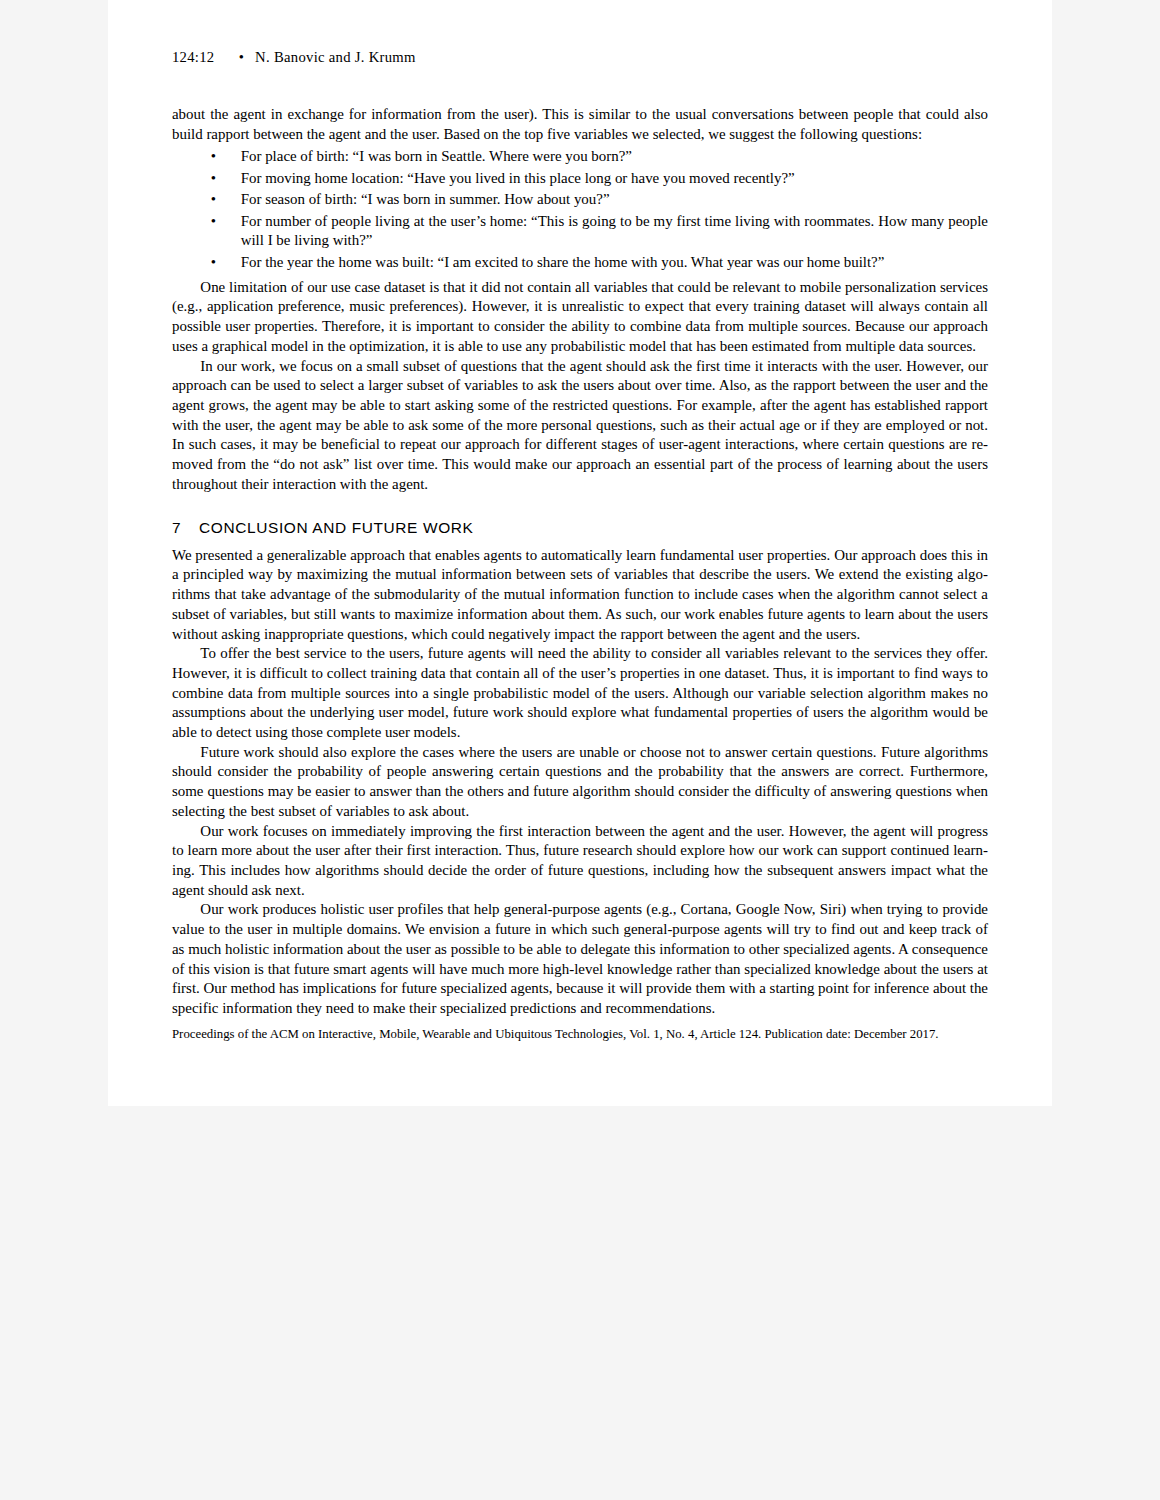124:12•N. Banovic and J. Krumm
about the agent in exchange for information from the user). This is similar to the usual conversations between people that could also build rapport between the agent and the user. Based on the top five variables we selected, we suggest the following questions:
For place of birth: “I was born in Seattle. Where were you born?”
For moving home location: “Have you lived in this place long or have you moved recently?”
For season of birth: “I was born in summer. How about you?”
For number of people living at the user’s home: “This is going to be my first time living with roommates. How many people will I be living with?”
For the year the home was built: “I am excited to share the home with you. What year was our home built?”
One limitation of our use case dataset is that it did not contain all variables that could be relevant to mobile personalization services (e.g., application preference, music preferences). However, it is unrealistic to expect that every training dataset will always contain all possible user properties. Therefore, it is important to consider the ability to combine data from multiple sources. Because our approach uses a graphical model in the optimization, it is able to use any probabilistic model that has been estimated from multiple data sources.
In our work, we focus on a small subset of questions that the agent should ask the first time it interacts with the user. However, our approach can be used to select a larger subset of variables to ask the users about over time. Also, as the rapport between the user and the agent grows, the agent may be able to start asking some of the restricted questions. For example, after the agent has established rapport with the user, the agent may be able to ask some of the more personal questions, such as their actual age or if they are employed or not. In such cases, it may be beneficial to repeat our approach for different stages of user-agent interactions, where certain questions are removed from the “do not ask” list over time. This would make our approach an essential part of the process of learning about the users throughout their interaction with the agent.
7 CONCLUSION AND FUTURE WORK
We presented a generalizable approach that enables agents to automatically learn fundamental user properties. Our approach does this in a principled way by maximizing the mutual information between sets of variables that describe the users. We extend the existing algorithms that take advantage of the submodularity of the mutual information function to include cases when the algorithm cannot select a subset of variables, but still wants to maximize information about them. As such, our work enables future agents to learn about the users without asking inappropriate questions, which could negatively impact the rapport between the agent and the users.
To offer the best service to the users, future agents will need the ability to consider all variables relevant to the services they offer. However, it is difficult to collect training data that contain all of the user’s properties in one dataset. Thus, it is important to find ways to combine data from multiple sources into a single probabilistic model of the users. Although our variable selection algorithm makes no assumptions about the underlying user model, future work should explore what fundamental properties of users the algorithm would be able to detect using those complete user models.
Future work should also explore the cases where the users are unable or choose not to answer certain questions. Future algorithms should consider the probability of people answering certain questions and the probability that the answers are correct. Furthermore, some questions may be easier to answer than the others and future algorithm should consider the difficulty of answering questions when selecting the best subset of variables to ask about.
Our work focuses on immediately improving the first interaction between the agent and the user. However, the agent will progress to learn more about the user after their first interaction. Thus, future research should explore how our work can support continued learning. This includes how algorithms should decide the order of future questions, including how the subsequent answers impact what the agent should ask next.
Our work produces holistic user profiles that help general-purpose agents (e.g., Cortana, Google Now, Siri) when trying to provide value to the user in multiple domains. We envision a future in which such general-purpose agents will try to find out and keep track of as much holistic information about the user as possible to be able to delegate this information to other specialized agents. A consequence of this vision is that future smart agents will have much more high-level knowledge rather than specialized knowledge about the users at first. Our method has implications for future specialized agents, because it will provide them with a starting point for inference about the specific information they need to make their specialized predictions and recommendations.
Proceedings of the ACM on Interactive, Mobile, Wearable and Ubiquitous Technologies, Vol. 1, No. 4, Article 124. Publication date: December 2017.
========================================================================
= Exercise objective =
Scan the material for lines with the word "place", and copy each line you find.

= Finished exercise =
For place of birth: “I was born in Seattle. Where were you born?”
For moving home location: “Have you lived in this place long or have you moved recently?”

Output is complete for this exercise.